Granted, Scott Pilgrim vs. the World isn't the first film to explore boundaries between fantasy and reality; neither is it the first to exist almost entirely in the head of its protagonist. The film recalls Michel Gondry's The Science of Sleep, which gave us a man-child protagonist whose fantasy world so thoroughly informs his connection with the real world that we cannot understand one without the other.  While Gondry's man-child seems cloying and stunted, however, director Edgar Wright here gives us a man-teen so bursting with geeky enthusiasm, so ready to take the step into actual adulthood, that we root for him instead of just wait for him to grow up.

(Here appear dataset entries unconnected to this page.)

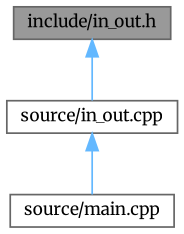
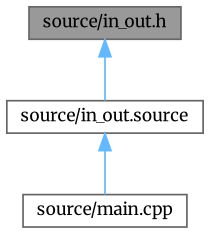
  digraph {
    fontname=Merriweather
    node [color=grey40 fillcolor=white fontname=Merriweather fontsize=10 shape=box style=filled]
    edge [color=steelblue1 dir=back fontname=Merriweather fontsize=10 labelfontname=Helvetica labelfontsize=10 style=solid]
-   n1 [color=gray40 fillcolor=grey60 fontcolor=black height=0.2 label="include/in_out.h" width=0.4]
-   n2 [height=0.2 label="source/in_out.cpp" width=0.4]
+   n1 [color=gray40 fillcolor=grey60 fontcolor=black height=0.2 label="source/in_out.h" width=0.4]
+   n2 [height=0.2 label="source/in_out.source" width=0.4]
    n3 [height=0.2 label="source/main.cpp" width=0.4]
    n1 -> n2
    n2 -> n3
  }
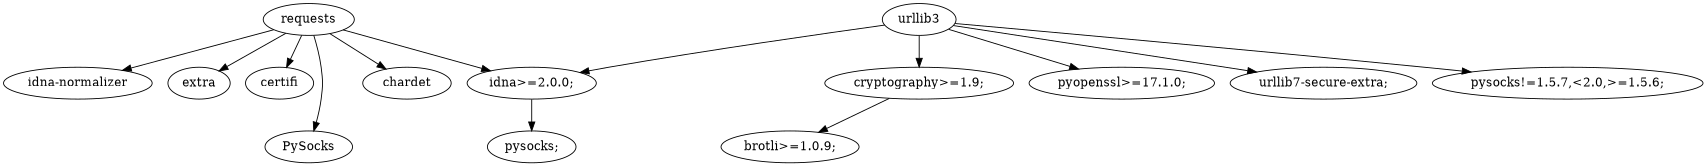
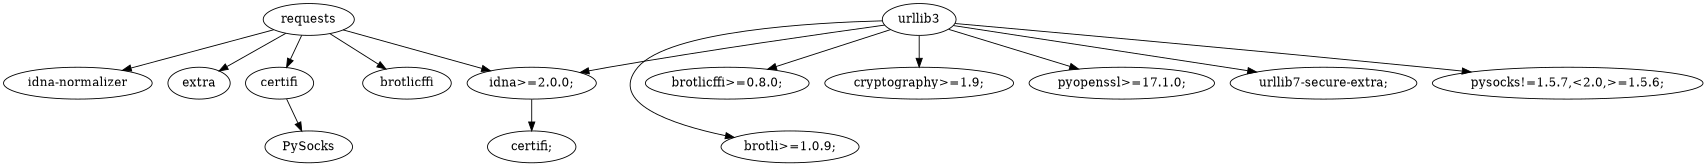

Scott Pilgrim does this by evoking the Big Three of nerd culture: comic books, video games, and alt-indie rock.  It doesn't do it by just throwing references out there and hoping for a few lightbulbs to come on.  It does it by borrowing graphic references from comic books, co-opting the look and feel of video games from their 16-bit arcade heyday to their modern, hyperrealistic incarnations, and overwhelming the audience both with music and with unique visual depictions of music.  Scott Pilgrim doesn't just reference this culture or remind you of this culture: it immerses you in this culture.  As A.O. Scott wrote in the New York Times, "There are some movies about youth that just make you feel old, even if you aren’t. Scott Pilgrim vs. the World ... has the opposite effect." 

Bravo, Mr. Wright.  I can't wait to see what you do next.